_What you will do:_ Swap "Cinturón" for "Correa" in the part of the data that opens with the line containing "Tamaño del mandril" and closes with the line containing "Velocidad de la". Give back only those lines, with nothing else changed.

****

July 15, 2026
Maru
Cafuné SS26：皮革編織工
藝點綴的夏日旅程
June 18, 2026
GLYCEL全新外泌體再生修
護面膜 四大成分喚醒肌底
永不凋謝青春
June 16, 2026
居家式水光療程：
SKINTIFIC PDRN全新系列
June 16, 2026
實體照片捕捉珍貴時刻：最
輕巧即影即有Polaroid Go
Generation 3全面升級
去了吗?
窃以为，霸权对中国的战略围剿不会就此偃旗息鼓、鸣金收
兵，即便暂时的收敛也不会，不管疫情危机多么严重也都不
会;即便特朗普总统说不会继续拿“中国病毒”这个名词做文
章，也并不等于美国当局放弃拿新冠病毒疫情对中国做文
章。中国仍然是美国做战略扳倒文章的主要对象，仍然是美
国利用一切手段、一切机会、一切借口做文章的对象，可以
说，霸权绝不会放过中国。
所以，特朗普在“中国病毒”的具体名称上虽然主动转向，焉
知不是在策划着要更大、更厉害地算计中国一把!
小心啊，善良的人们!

****

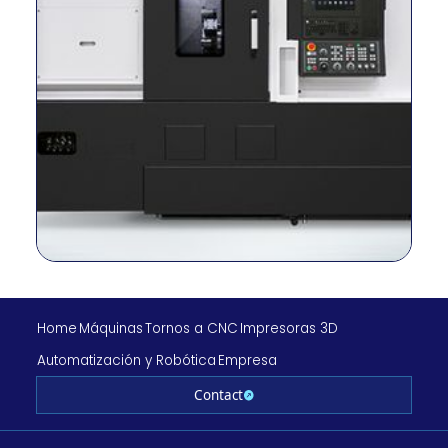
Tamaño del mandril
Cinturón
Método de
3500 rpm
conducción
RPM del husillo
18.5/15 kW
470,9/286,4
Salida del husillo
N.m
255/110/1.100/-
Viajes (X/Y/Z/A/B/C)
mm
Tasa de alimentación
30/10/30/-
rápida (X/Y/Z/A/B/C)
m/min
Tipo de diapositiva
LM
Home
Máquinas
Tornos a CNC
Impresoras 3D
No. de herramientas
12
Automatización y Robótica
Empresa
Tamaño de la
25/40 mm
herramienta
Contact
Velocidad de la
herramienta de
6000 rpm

****

_Response box:_
Tamaño del mandril
Correa
Método de
3500 rpm
conducción
RPM del husillo
18.5/15 kW
470,9/286,4
Salida del husillo
N.m
255/110/1.100/-
Viajes (X/Y/Z/A/B/C)
mm
Tasa de alimentación
30/10/30/-
rápida (X/Y/Z/A/B/C)
m/min
Tipo de diapositiva
LM
Home
Máquinas
Tornos a CNC
Impresoras 3D
No. de herramientas
12
Automatización y Robótica
Empresa
Tamaño de la
25/40 mm
herramienta
Contact
Velocidad de la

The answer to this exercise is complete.